> **WORK REQUIRED**:
Should any entry look odd, write it out exactly anyway, along with all the rest.

> **RECORDED INFORMATION**:

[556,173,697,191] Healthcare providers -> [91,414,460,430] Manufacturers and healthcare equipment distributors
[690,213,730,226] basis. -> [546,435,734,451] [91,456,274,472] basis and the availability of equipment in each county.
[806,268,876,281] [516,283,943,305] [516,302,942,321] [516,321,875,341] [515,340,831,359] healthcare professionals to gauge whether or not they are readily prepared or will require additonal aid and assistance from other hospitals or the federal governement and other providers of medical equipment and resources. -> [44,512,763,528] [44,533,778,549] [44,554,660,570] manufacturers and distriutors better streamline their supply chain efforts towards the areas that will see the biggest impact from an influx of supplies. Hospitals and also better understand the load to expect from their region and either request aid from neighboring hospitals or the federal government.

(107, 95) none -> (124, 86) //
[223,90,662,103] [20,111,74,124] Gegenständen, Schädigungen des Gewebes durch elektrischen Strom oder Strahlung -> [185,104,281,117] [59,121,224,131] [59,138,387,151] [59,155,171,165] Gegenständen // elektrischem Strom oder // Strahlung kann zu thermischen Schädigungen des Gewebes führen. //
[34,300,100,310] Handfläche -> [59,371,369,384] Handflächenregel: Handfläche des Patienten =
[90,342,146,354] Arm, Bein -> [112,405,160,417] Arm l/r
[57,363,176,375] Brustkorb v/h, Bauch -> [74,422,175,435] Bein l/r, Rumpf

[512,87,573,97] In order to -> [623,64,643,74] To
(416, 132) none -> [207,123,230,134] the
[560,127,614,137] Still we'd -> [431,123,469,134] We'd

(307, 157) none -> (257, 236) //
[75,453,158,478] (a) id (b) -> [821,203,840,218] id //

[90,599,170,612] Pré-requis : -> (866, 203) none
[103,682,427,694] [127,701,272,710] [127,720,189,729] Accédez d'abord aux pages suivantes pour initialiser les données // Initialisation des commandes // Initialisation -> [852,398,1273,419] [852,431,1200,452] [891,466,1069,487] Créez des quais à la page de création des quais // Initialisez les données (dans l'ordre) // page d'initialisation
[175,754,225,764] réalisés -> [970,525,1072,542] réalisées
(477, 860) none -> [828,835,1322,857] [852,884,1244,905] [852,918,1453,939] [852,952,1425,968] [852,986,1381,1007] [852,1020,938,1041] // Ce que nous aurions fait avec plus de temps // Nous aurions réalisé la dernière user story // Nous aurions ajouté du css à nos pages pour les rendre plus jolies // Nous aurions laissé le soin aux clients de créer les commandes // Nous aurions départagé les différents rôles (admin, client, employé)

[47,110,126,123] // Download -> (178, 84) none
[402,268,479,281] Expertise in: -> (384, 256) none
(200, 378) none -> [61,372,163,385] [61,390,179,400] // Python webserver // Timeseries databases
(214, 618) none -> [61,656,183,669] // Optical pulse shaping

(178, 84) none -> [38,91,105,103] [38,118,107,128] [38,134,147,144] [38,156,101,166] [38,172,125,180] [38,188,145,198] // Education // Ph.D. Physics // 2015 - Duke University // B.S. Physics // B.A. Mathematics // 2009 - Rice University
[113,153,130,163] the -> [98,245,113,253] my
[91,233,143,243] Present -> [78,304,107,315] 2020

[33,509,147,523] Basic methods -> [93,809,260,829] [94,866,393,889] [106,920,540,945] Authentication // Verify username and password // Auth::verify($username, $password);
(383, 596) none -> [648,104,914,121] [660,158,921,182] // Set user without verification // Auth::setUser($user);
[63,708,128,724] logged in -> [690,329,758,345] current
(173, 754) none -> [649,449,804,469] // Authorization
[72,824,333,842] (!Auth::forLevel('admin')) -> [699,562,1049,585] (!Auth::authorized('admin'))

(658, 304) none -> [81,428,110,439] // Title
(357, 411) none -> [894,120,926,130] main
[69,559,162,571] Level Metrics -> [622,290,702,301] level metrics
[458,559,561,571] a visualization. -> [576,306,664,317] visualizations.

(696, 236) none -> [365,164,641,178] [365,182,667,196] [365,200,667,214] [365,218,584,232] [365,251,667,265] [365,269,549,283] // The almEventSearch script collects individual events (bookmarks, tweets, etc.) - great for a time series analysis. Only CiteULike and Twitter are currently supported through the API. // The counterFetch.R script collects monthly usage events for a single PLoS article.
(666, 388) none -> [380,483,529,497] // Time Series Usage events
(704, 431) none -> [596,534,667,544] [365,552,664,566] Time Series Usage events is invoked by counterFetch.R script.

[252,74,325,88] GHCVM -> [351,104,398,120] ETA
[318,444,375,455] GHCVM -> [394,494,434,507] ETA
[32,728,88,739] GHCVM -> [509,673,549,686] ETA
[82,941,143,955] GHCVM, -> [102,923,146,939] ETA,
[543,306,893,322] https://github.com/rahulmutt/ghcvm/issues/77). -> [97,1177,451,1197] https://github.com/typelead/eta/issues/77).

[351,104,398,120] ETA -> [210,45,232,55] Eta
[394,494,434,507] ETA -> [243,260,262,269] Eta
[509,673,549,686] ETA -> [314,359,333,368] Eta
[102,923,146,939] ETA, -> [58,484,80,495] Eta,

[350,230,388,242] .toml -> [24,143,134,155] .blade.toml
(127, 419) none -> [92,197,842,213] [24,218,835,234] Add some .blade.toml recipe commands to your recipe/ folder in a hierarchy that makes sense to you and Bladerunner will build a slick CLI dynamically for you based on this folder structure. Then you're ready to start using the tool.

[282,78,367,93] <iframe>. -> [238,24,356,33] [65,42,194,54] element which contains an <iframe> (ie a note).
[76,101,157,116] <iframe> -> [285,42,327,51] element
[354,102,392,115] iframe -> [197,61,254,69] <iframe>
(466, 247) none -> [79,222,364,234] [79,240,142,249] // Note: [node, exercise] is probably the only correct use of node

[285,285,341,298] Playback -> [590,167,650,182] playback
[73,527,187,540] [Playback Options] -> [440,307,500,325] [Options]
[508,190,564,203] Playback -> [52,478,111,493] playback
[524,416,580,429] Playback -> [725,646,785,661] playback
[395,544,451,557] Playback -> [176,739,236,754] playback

> **WRITTEN ANSWER**:
[556,173,697,191] Healthcare providers -> [91,414,460,430] Manufacturers and healthcare equipment distributors
[690,213,730,226] basis. -> [546,435,734,451] [91,456,274,472] basis and the availability of equipment in each county.
[806,268,876,281] [516,283,943,305] [516,302,942,321] [516,321,875,341] [515,340,831,359] healthcare professionals to gauge whether or not they are readily prepared or will require additonal aid and assistance from other hospitals or the federal governement and other providers of medical equipment and resources. -> [44,512,763,528] [44,533,778,549] [44,554,660,570] manufacturers and distriutors better streamline their supply chain efforts towards the areas that will see the biggest impact from an influx of supplies. Hospitals and also better understand the load to expect from their region and either request aid from neighboring hospitals or the federal government.

(107, 95) none -> (124, 86) //
[223,90,662,103] [20,111,74,124] Gegenständen, Schädigungen des Gewebes durch elektrischen Strom oder Strahlung -> [185,104,281,117] [59,121,224,131] [59,138,387,151] [59,155,171,165] Gegenständen // elektrischem Strom oder // Strahlung kann zu thermischen Schädigungen des Gewebes führen. //
[34,300,100,310] Handfläche -> [59,371,369,384] Handflächenregel: Handfläche des Patienten =
[90,342,146,354] Arm, Bein -> [112,405,160,417] Arm l/r
[57,363,176,375] Brustkorb v/h, Bauch -> [74,422,175,435] Bein l/r, Rumpf

[512,87,573,97] In order to -> [623,64,643,74] To
(416, 132) none -> [207,123,230,134] the
[560,127,614,137] Still we'd -> [431,123,469,134] We'd

(307, 157) none -> (257, 236) //
[75,453,158,478] (a) id (b) -> [821,203,840,218] id //

[90,599,170,612] Pré-requis : -> (866, 203) none
[103,682,427,694] [127,701,272,710] [127,720,189,729] Accédez d'abord aux pages suivantes pour initialiser les données // Initialisation des commandes // Initialisation -> [852,398,1273,419] [852,431,1200,452] [891,466,1069,487] Créez des quais à la page de création des quais // Initialisez les données (dans l'ordre) // page d'initialisation
[175,754,225,764] réalisés -> [970,525,1072,542] réalisées
(477, 860) none -> [828,835,1322,857] [852,884,1244,905] [852,918,1453,939] [852,952,1425,968] [852,986,1381,1007] [852,1020,938,1041] // Ce que nous aurions fait avec plus de temps // Nous aurions réalisé la dernière user story // Nous aurions ajouté du css à nos pages pour les rendre plus jolies // Nous aurions laissé le soin aux clients de créer les commandes // Nous aurions départagé les différents rôles (admin, client, employé)

[47,110,126,123] // Download -> (178, 84) none
[402,268,479,281] Expertise in: -> (384, 256) none
(200, 378) none -> [61,372,163,385] [61,390,179,400] // Python webserver // Timeseries databases
(214, 618) none -> [61,656,183,669] // Optical pulse shaping

(178, 84) none -> [38,91,105,103] [38,118,107,128] [38,134,147,144] [38,156,101,166] [38,172,125,180] [38,188,145,198] // Education // Ph.D. Physics // 2015 - Duke University // B.S. Physics // B.A. Mathematics // 2009 - Rice University
[113,153,130,163] the -> [98,245,113,253] my
[91,233,143,243] Present -> [78,304,107,315] 2020

[33,509,147,523] Basic methods -> [93,809,260,829] [94,866,393,889] [106,920,540,945] Authentication // Verify username and password // Auth::verify($username, $password);
(383, 596) none -> [648,104,914,121] [660,158,921,182] // Set user without verification // Auth::setUser($user);
[63,708,128,724] logged in -> [690,329,758,345] current
(173, 754) none -> [649,449,804,469] // Authorization
[72,824,333,842] (!Auth::forLevel('admin')) -> [699,562,1049,585] (!Auth::authorized('admin'))

(658, 304) none -> [81,428,110,439] // Title
(357, 411) none -> [894,120,926,130] main
[69,559,162,571] Level Metrics -> [622,290,702,301] level metrics
[458,559,561,571] a visualization. -> [576,306,664,317] visualizations.

(696, 236) none -> [365,164,641,178] [365,182,667,196] [365,200,667,214] [365,218,584,232] [365,251,667,265] [365,269,549,283] // The almEventSearch script collects individual events (bookmarks, tweets, etc.) - great for a time series analysis. Only CiteULike and Twitter are currently supported through the API. // The counterFetch.R script collects monthly usage events for a single PLoS article.
(666, 388) none -> [380,483,529,497] // Time Series Usage events
(704, 431) none -> [596,534,667,544] [365,552,664,566] Time Series Usage events is invoked by counterFetch.R script.

[252,74,325,88] GHCVM -> [351,104,398,120] ETA
[318,444,375,455] GHCVM -> [394,494,434,507] ETA
[32,728,88,739] GHCVM -> [509,673,549,686] ETA
[82,941,143,955] GHCVM, -> [102,923,146,939] ETA,
[543,306,893,322] https://github.com/rahulmutt/ghcvm/issues/77). -> [97,1177,451,1197] https://github.com/typelead/eta/issues/77).

[351,104,398,120] ETA -> [210,45,232,55] Eta
[394,494,434,507] ETA -> [243,260,262,269] Eta
[509,673,549,686] ETA -> [314,359,333,368] Eta
[102,923,146,939] ETA, -> [58,484,80,495] Eta,

[350,230,388,242] .toml -> [24,143,134,155] .blade.toml
(127, 419) none -> [92,197,842,213] [24,218,835,234] Add some .blade.toml recipe commands to your recipe/ folder in a hierarchy that makes sense to you and Bladerunner will build a slick CLI dynamically for you based on this folder structure. Then you're ready to start using the tool.

[282,78,367,93] <iframe>. -> [238,24,356,33] [65,42,194,54] element which contains an <iframe> (ie a note).
[76,101,157,116] <iframe> -> [285,42,327,51] element
[354,102,392,115] iframe -> [197,61,254,69] <iframe>
(466, 247) none -> [79,222,364,234] [79,240,142,249] // Note: [node, exercise] is probably the only correct use of node

[285,285,341,298] Playback -> [590,167,650,182] playback
[73,527,187,540] [Playback Options] -> [440,307,500,325] [Options]
[508,190,564,203] Playback -> [52,478,111,493] playback
[524,416,580,429] Playback -> [725,646,785,661] playback
[395,544,451,557] Playback -> [176,739,236,754] playback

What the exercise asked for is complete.